Dans les années 1960, la production de manga en la matière convoquait cet imaginaire occidental et catholique associé au vampire. Dans l’adaptation de Carmilla dont on a parlé plus haut, l’un des protagonistes brandit une gousse d’ail, par exemple. Mais c’est vrai que ça a un peu disparu. À l’origine, je pense que ce sont les films de la Hammer qui ont alimenté ça. Et par la suite, c’est un imaginaire qui a été exploité par des œuvres comme les Castlevania. Mais vu que ça ne fait pas sens d’un point de vue religieux, compte tenu de la faible importance du catholicisme au Japon, ces éléments sont peu à peu sortis des productions du genre.
Ça me fait aussi penser que dans les années 1930, il y a eu une adaptation libre de Dracula : The Death’s Head Stranger, par Seishi Yokomizo. Le vampire y campe une figure historique qui a essayé de diffuser le christianisme au Japon. Ça va de pair avec la façon dont les Japonais utilisent les chrétiens dans leurs récits, où ces derniers incarnent de manière récurrente le mal. Les anges ont ainsi un côté assez démoniaque. Et les prêcheurs chrétiens sont des vampires tout trouvés.
Est-ce qu’on peut également dire qu’on a longtemps eu un biais lié à un effacement de la place des femmes dans l’histoire du manga ? Les mangas de vampires de Tezuka et Mizuki sont disponibles en français depuis des années. Et à côté de ça on a le Clan des Poe qui arrive tout juste dans notre langue.
C’est une certitude. Des femmes mangakas, il y en a dès les années 1930. Et elles ont constitué un noyau important à partir des années 1960. Sauf qu’à cette période, il y a peu de mangas publiés en volumes reliés. On perd d’une certaine façon le nom de ces autrices à cause de cela, et elles sont peu connues du grand public aujourd’hui, même au Japon. Il faut réellement attendre les années 1970 pour que les volumes reliés se standardisent. C’est en effet à cette époque que Moto Hagio ou Riyoko Ikeda, l’autrice de La Rose de Versailles, se font connaître. C’est donc elles qui vont être les premières dont on va retenir le nom et les oeuvres. Et là encore, on a plus tendance à mettre en avant des auteurs comme Mizuki et Tezuka. On pourrait dire que c’est une forme de misogynie. Mais il y a aussi des mangakas hommes qui sont passés sous silence. Shōtarō Ishinomori, dont on parlait, plus haut, est une figure très importante. Alors qu’en France, il est très peu connu.

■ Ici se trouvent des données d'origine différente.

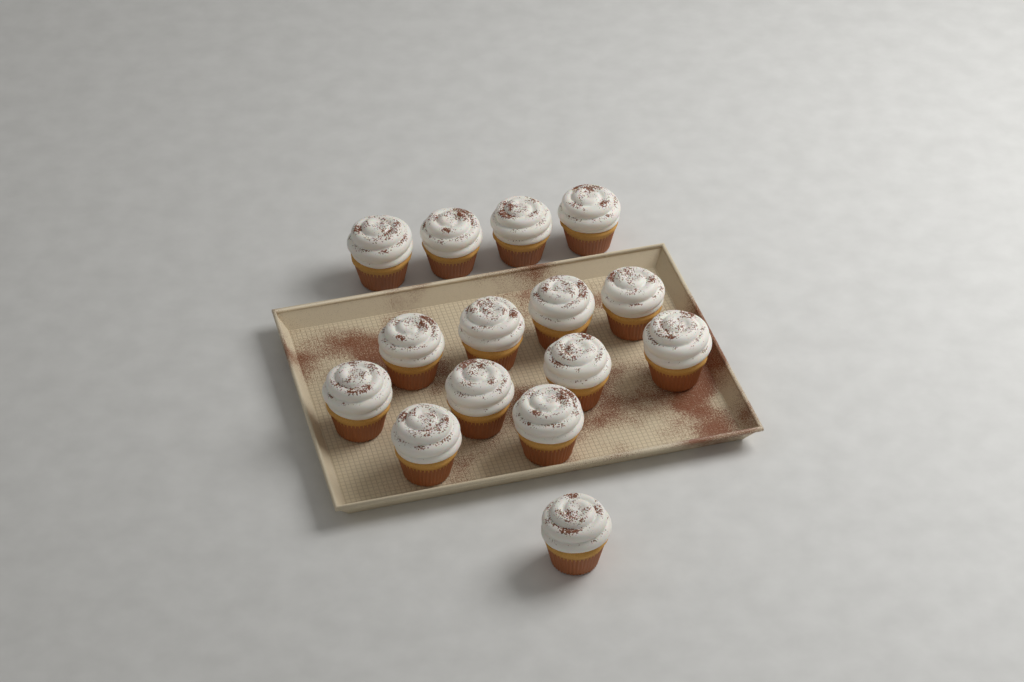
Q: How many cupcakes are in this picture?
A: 15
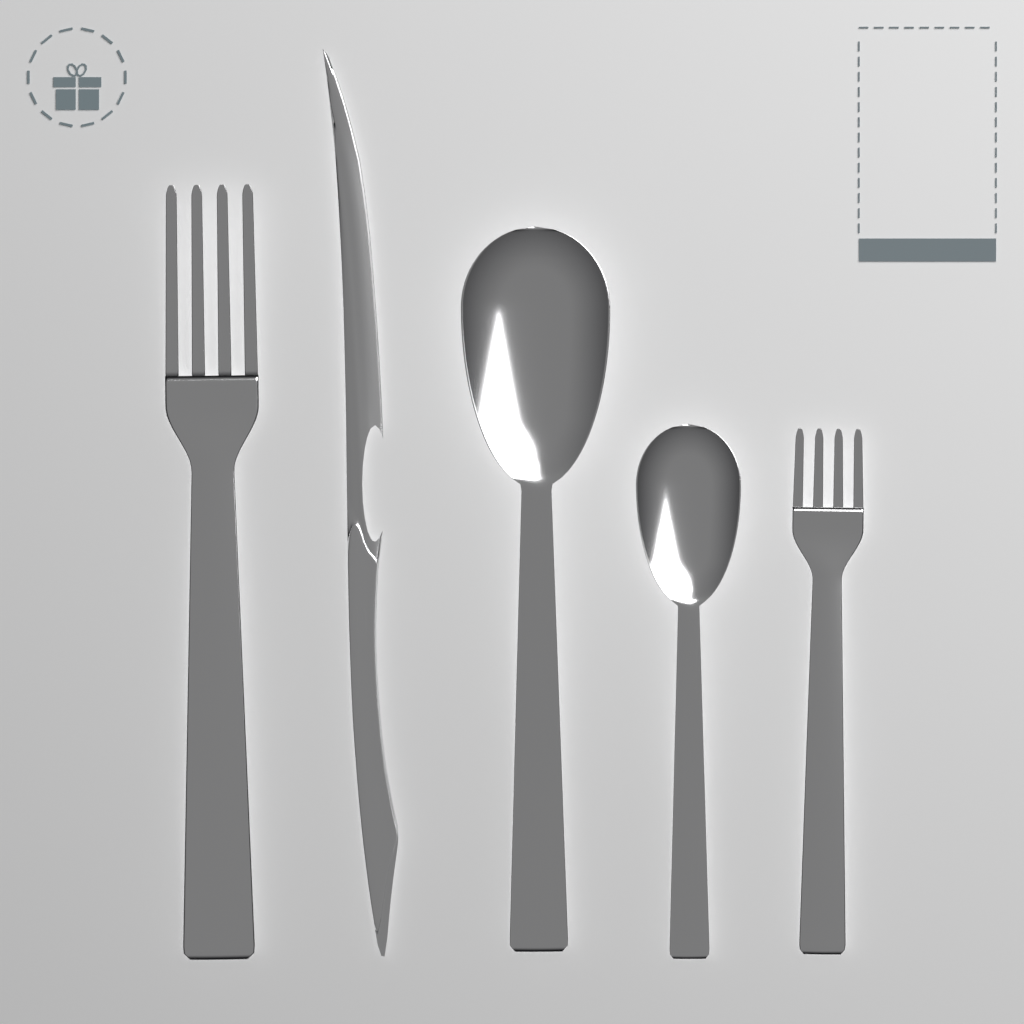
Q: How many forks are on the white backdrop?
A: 2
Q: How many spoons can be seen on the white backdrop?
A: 2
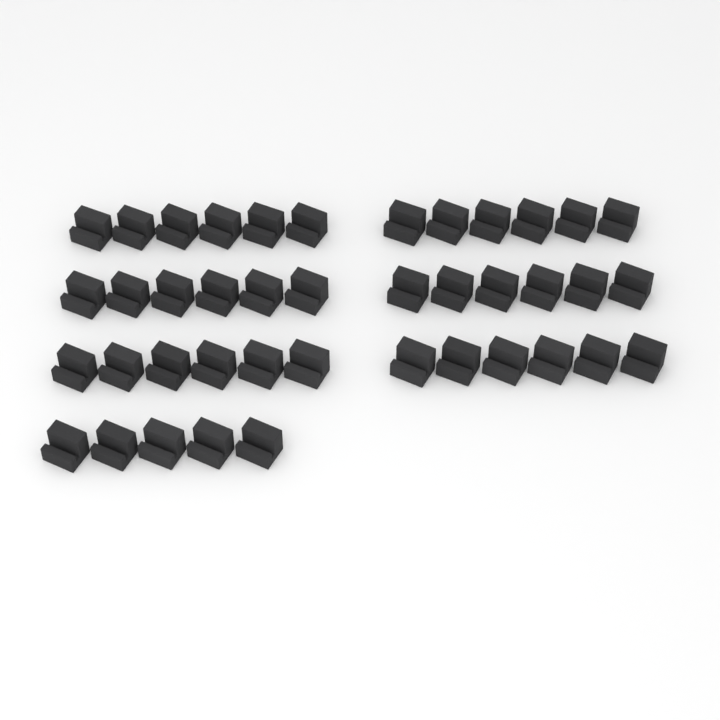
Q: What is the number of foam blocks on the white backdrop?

C’est un problème contre lequel on essaie de lutter avec un mouvement comme « Libérer les shôjo ». On tente par ce biais de remettre en avant les shôjo, et par extension les femmes mangakas.
Si l’on en revient au vampire, on a déjà dit que c’est une figure que les femmes se sont très vite approprié. Alors qu’en France, on ne voit sur le sujet quasi que des auteurs masculins, ou s’il s’agit de mangakas femmes, des histoires très clichées. Il y a de fait énormément de choses publiées par des autrices sur le thème. On pense à des titres tels que Vampire Host de Yuki Kaori. Ce n’est pas anodin que celle qu’on considère comme l’autrice gothique du manga des années 2000 ait proposé un récit sur le sujet.